I grew up watching my mother write out checks to pay our bills, so I understood the concept of a checking account – but I never knew what a money order was. Oddly enough, I remember watching countless TV infomercials peddling gimmicky products that could be paid for “by check or money order.” When I asked someone in college to explain a money order to me, I was told that it was a way for transient people without checking accounts and credit cards to pay their bills. While this is partly true, I learned that there are a variety of occasions when it is not only appropriate but also prudent to use a money order in place of cash or a check.

First, for those unfamiliar with money orders, here is a brief summary of the concept:

A money order is a special kind of prepaid check that was originally designed so that people could send funds safely through the mail. Sold by post offices, grocery stores, Western Union, and even some banks, money orders are a bit like cashier’s checks or certified checks, though they usually have caps around $1000. They are purchased by someone who pays cash up front (or uses a debit card) and are thus not in danger bouncing the same way a personal check could. The exact amount for which the money order is redeemable is printed on both the order itself and on the receipt kept by the purchaser, who then fills in the payee’s name and address. Typically, money orders cost between 50 cents and a dollar – plus the amount of the money order itself. Postal money orders, sold by USPS at post offices, are considered the safest and hardest to counterfeit.

So, you’re still wondering when to use a money order? Although they seem like more trouble than they’re worth, consider these situations:

When to use a money order: Situation #1
You keep a tight checkbook and don’t always trust yourself. If you sometimes cut it close and dip that checking account balance to near zero, you run the risk of bouncing an important check (maybe rent, a court-appointed payment, or something else you can’t pay online). Because bounced checks come with exorbitant fees, it may be worth buying a money order just to be sure there’s no problem.

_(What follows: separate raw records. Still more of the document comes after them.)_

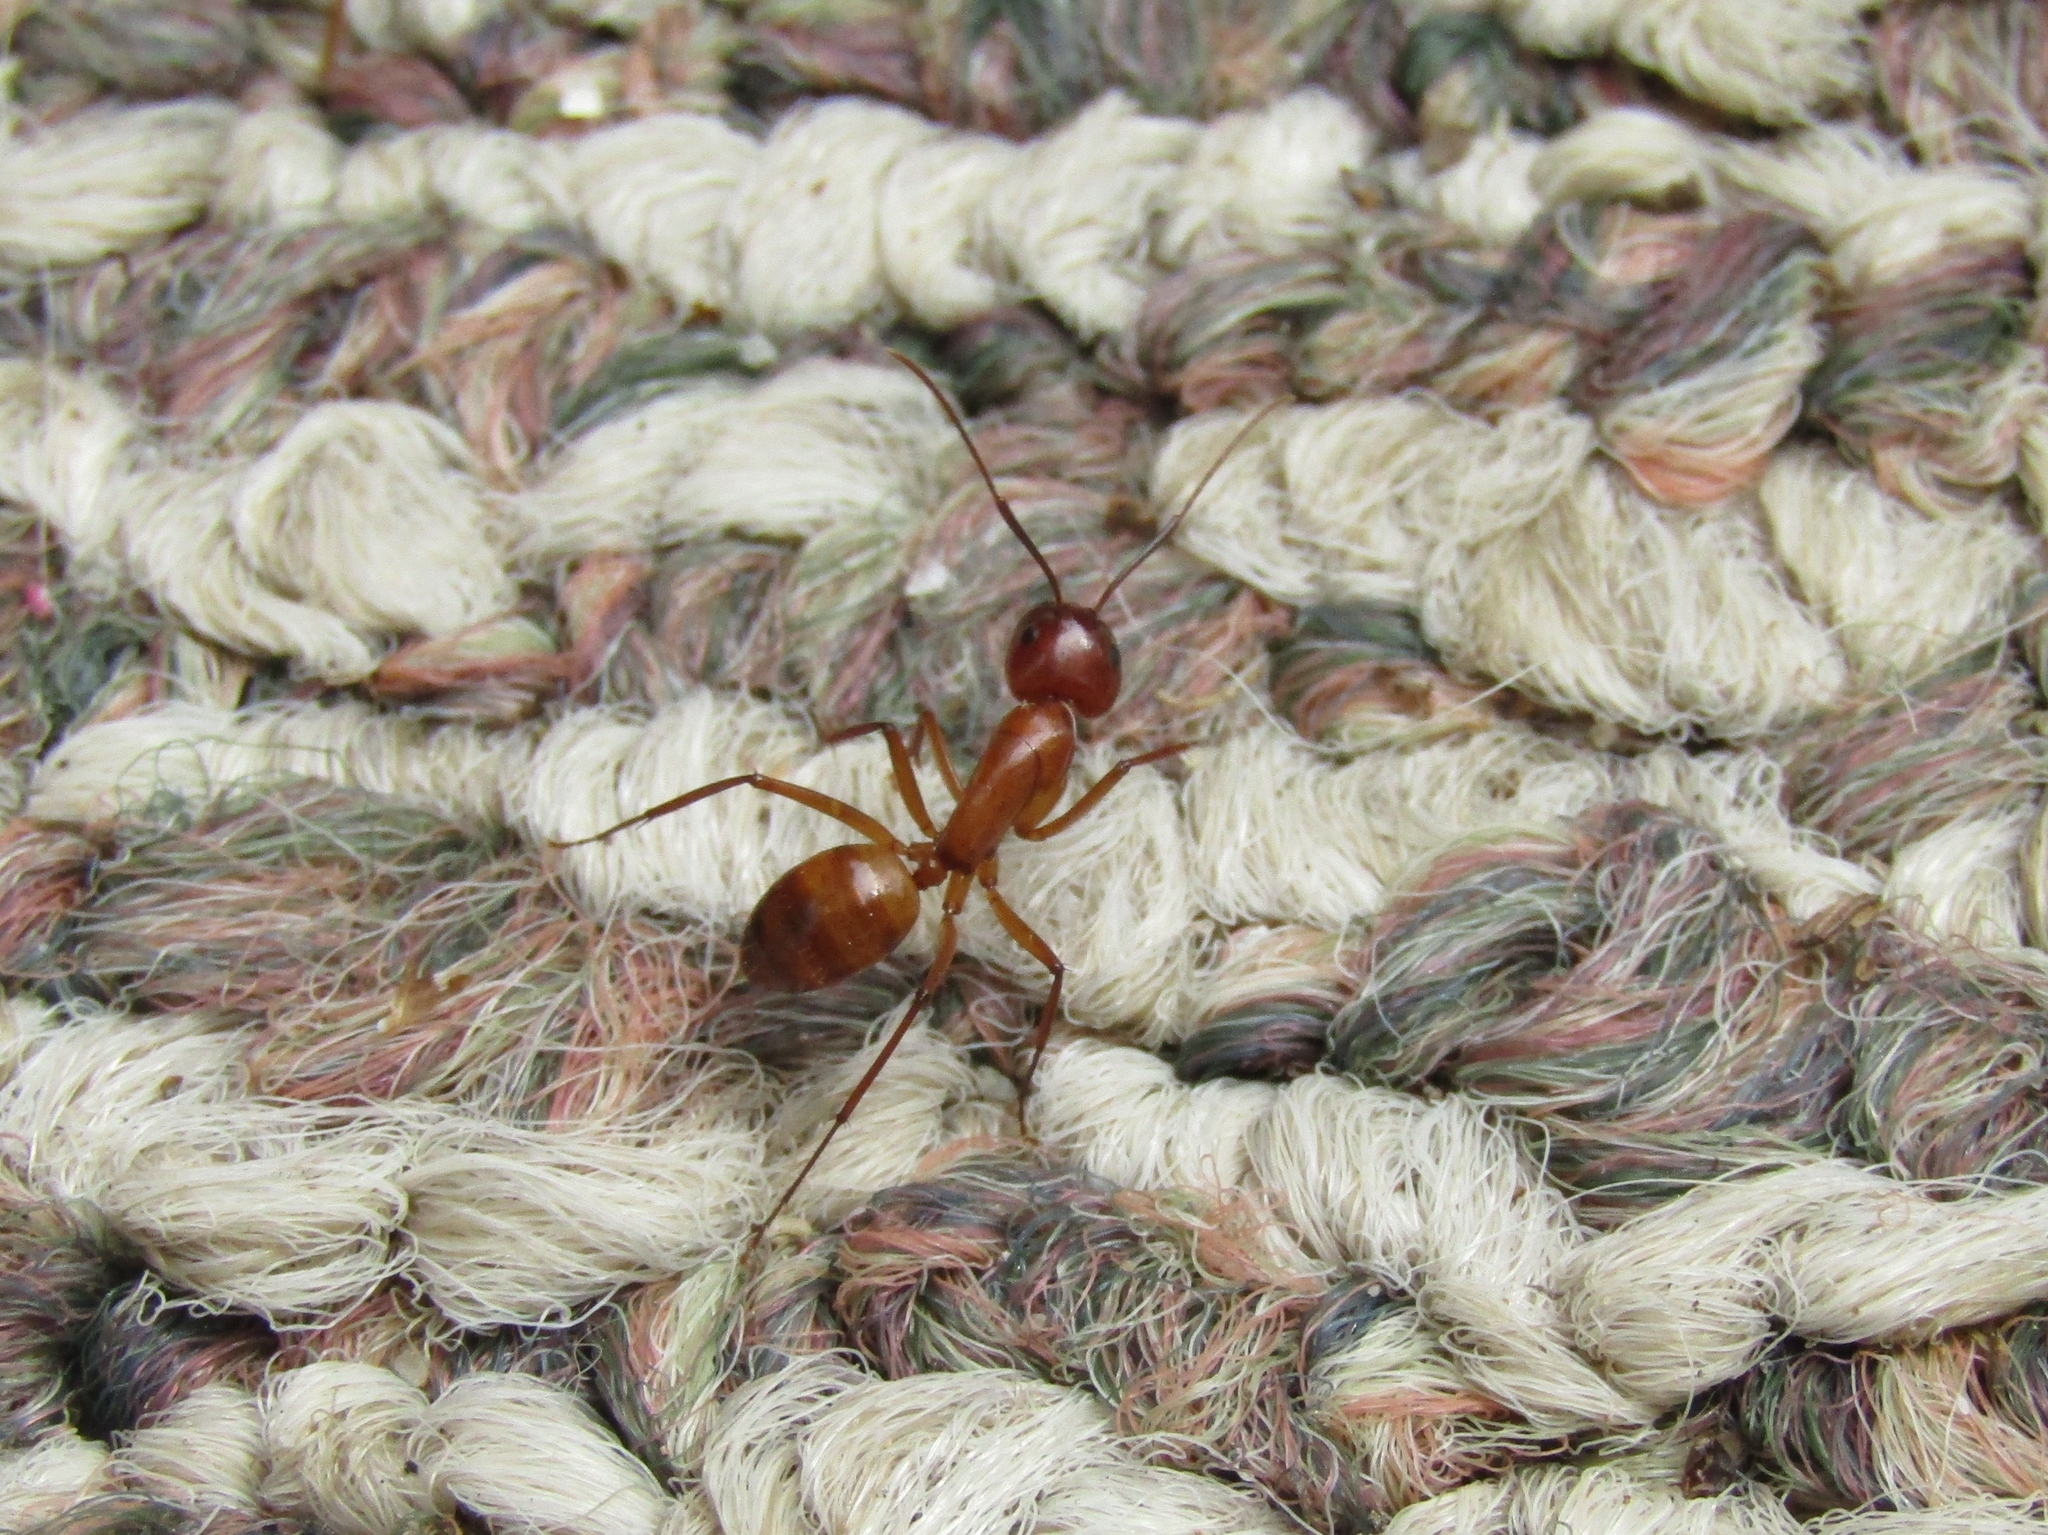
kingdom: Animalia
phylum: Arthropoda
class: Insecta
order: Hymenoptera
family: Formicidae
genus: Camponotus
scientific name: Camponotus castaneus
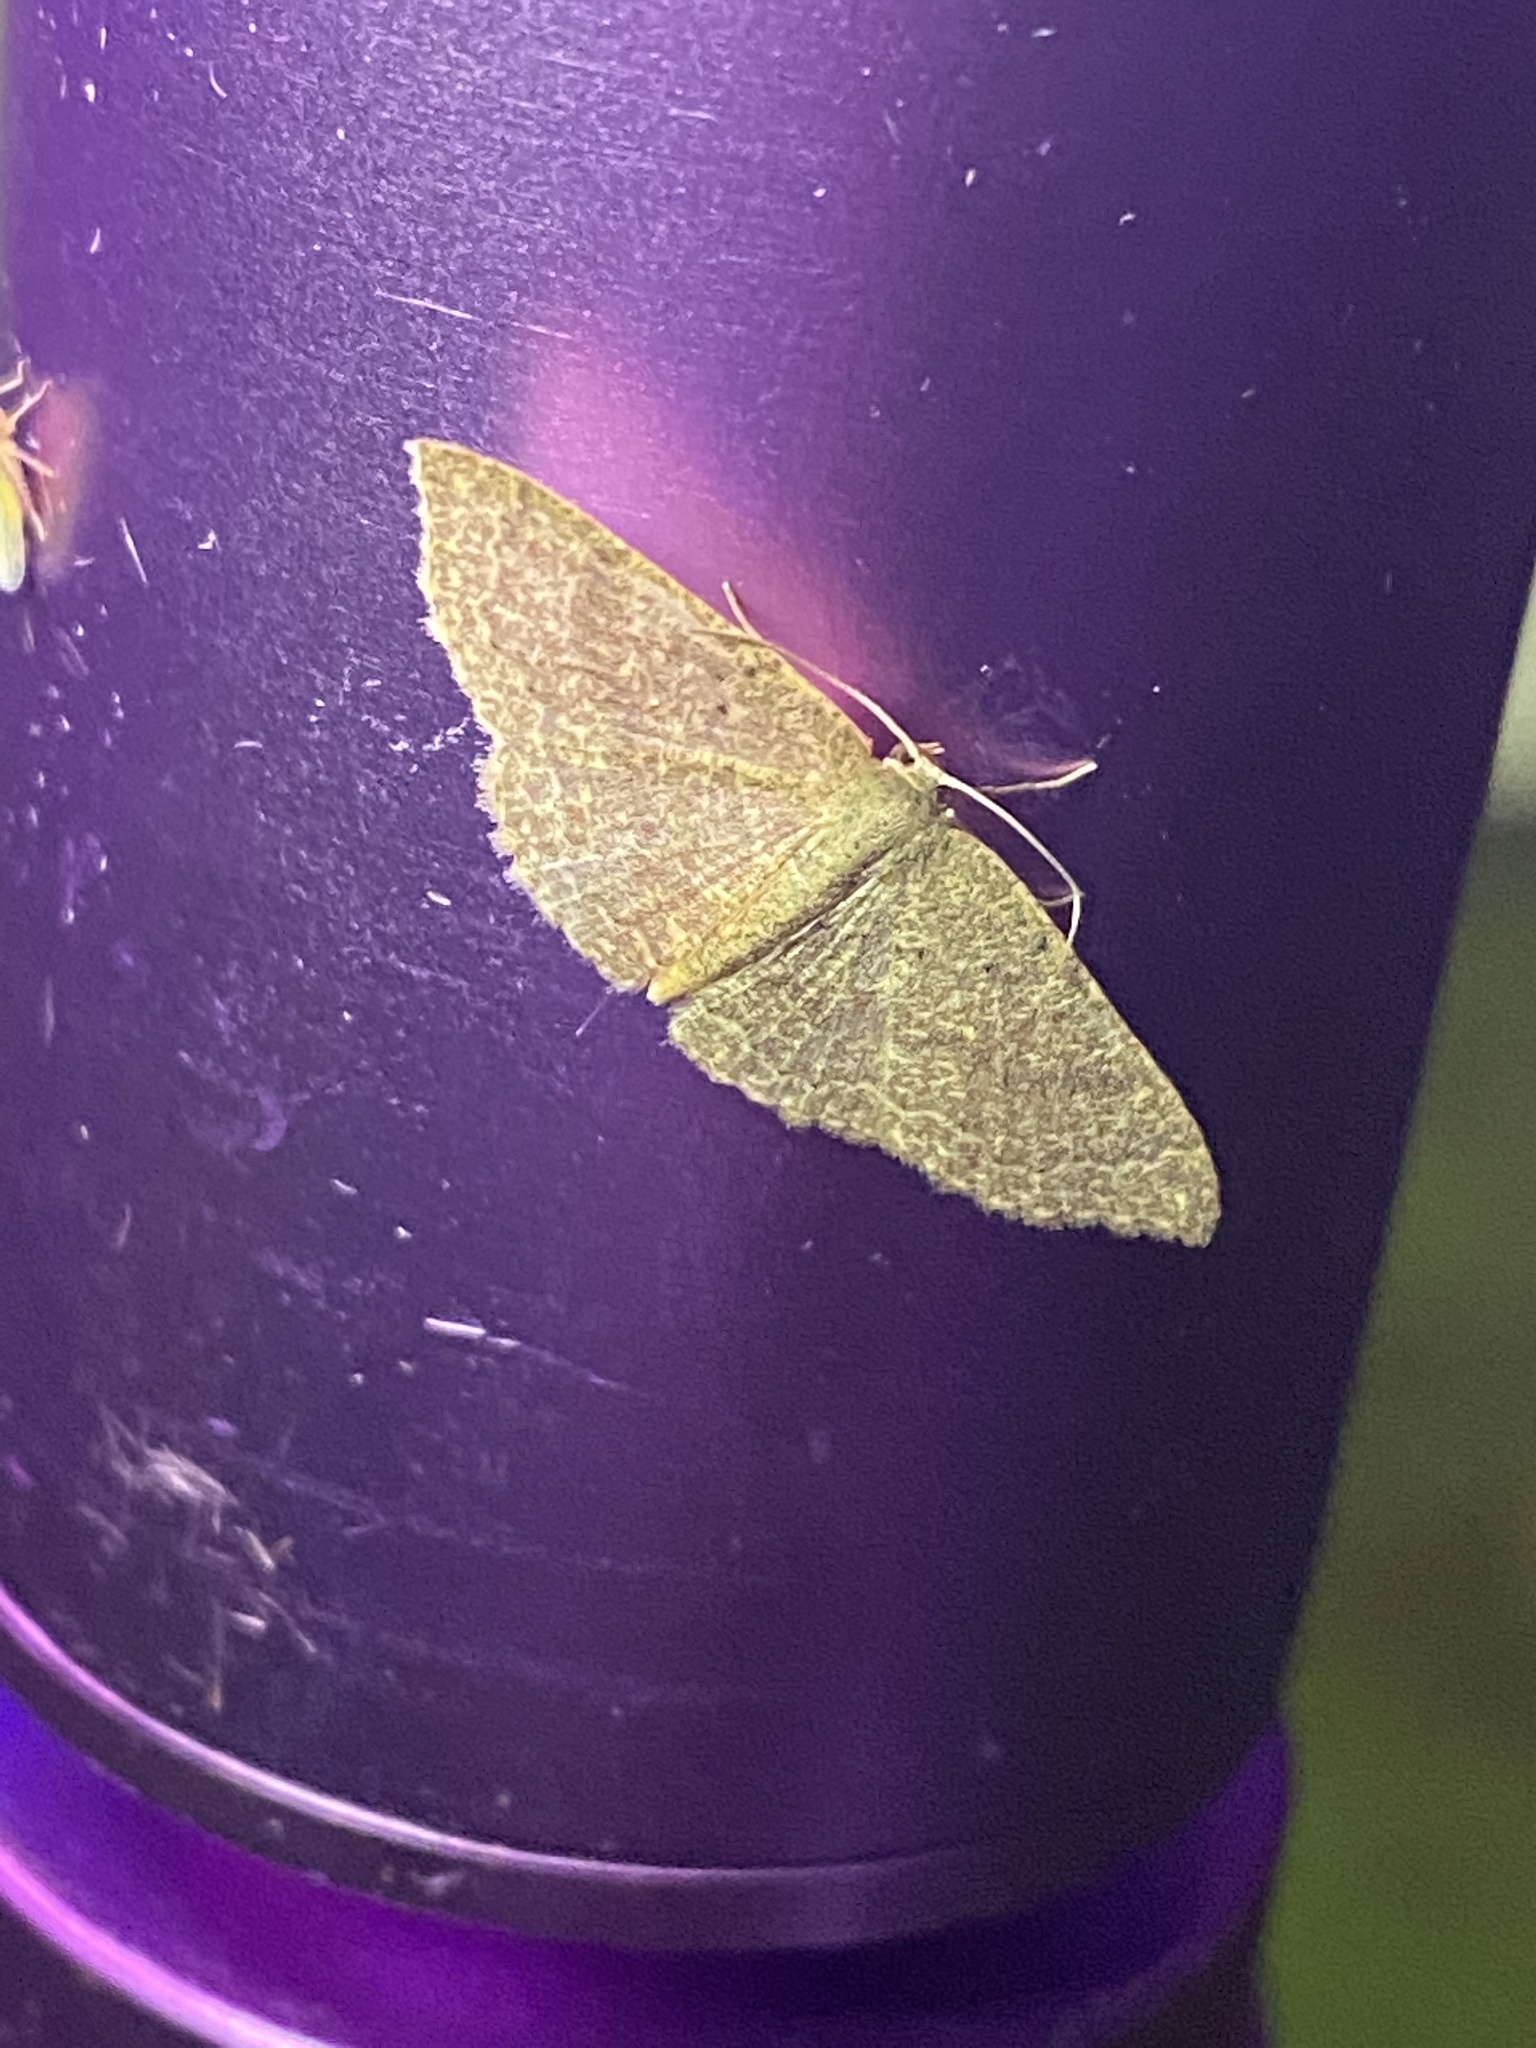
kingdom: Animalia
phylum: Arthropoda
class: Insecta
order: Lepidoptera
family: Geometridae
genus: Pleuroprucha
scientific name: Pleuroprucha insulsaria
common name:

When to use a money order: Situation #2
You want to pay someone internationally by mail – perhaps a relative in another country? Since your personal check won’t do much good outside the US, you may need an international money order, available from many banks. You can specify how much you need in the receiver’s currency and then pay with American dollars.

When to use a money order: Situation #3
You are mailing money to someone who needs it as soon as it arrives. If you were to write a personal check, the person who cashes it could experience a hold on the funds – sometimes five business days if you are not in the same city or state. Short of wiring money through Western Union or paying a bank a sixable fee to do a wire transfer, a postal money order may be a good choice, as it can be redeemed for cash at a post office without delay.

When to use a money order: Situation #4
You are paying someone who seems to hold onto checks for a long time without cashing them. If you like to reconcile your checkbook with your bank statement but find yourself annoyed by that person who cashes your check 3 or 4 weeks after they receive it, consider using a money order instead.

When to use a money order: Situation #5
You are in the process of switching banks. Perhaps you have not received your new checks yet (which often takes a week or two), but you don’t want to keep writing checks on your old bank account either, or else you’ll never be able to close the account. A money order allows you to use the funds in the account you want to close without waiting for someone to receive and cash a check.

When to use a money order: Situation #6
You are selling an item of value to someone you don’t know well, and you want a safe transaction. For example, a friend of mine sold a computer for $500 to someone he met on his local Craigslist. When they met in person to exchange the item, the buyer paid him with a money order. Why? Because $500 was more than the buyer could take out from an ATM, neither of them wanted to carry that much cash around anyway, and my friend didn’t want to accept a check from someone he hardly knew. They walked to the post office together, and the guy used his debit card to buy a money order. (I suppose they could have used Paypal, but I guess they didn’t think of it).

It’s true that the vast majority of transactions can be handled through online payments from your bank account, handwritten personal checks, cash, Paypal, and credit cards. But every now and then, a money order still comes in handy!